The mission team thinks the craft is spinning slowly in a low-power state, NASA said in a March 4 statement. Lunar Trailblazer is taking a circuitous, looping route to the Moon designed to save fuel. But the communication issues have prevented the craft from performing maneuvers to keep it on course. The mission team is now charting alternative paths to the Moon that “may be able to place Lunar Trailblazer in lunar orbit and allow it to complete some of its science objectives,” NASA said, but that hinges on reestablishing contact.
“NASA sends up high-risk, high-reward missions like Lunar Trailblazer to do incredible science at a lower cost, and the team truly encapsulates the NASA innovative spirit — if anyone can bring Lunar Trailblazer back, it is them,” said Nicky Fox, NASA’s associate administrator of its science division, in the statement.
Another mission that caught a ride on IM-2’s launch was Odin, a small satellite from startup Astroforge designed to collect data and images from asteroid 2022 OB5 for potential mining.
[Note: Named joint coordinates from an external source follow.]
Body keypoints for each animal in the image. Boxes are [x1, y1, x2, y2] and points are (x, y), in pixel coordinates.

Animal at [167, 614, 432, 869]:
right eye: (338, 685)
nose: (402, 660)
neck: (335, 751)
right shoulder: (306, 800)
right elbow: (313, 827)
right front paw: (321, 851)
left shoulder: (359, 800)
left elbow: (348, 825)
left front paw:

Astroforge says they built the craft in less than 10 months for $3.5 million.
But soon after Odin was deployed, its operators ran into numerous technical problems at their ground stations, the company said. Their operational team attempted to reestablish contact, receiving unexpected help from amateur radio operators. But on March 6, with the craft traveling farther away and its location growing increasingly uncertain, Astroforge deemed it most likely unrecoverable.
Editor’s note: This story was updated to include information from NASA’s statement.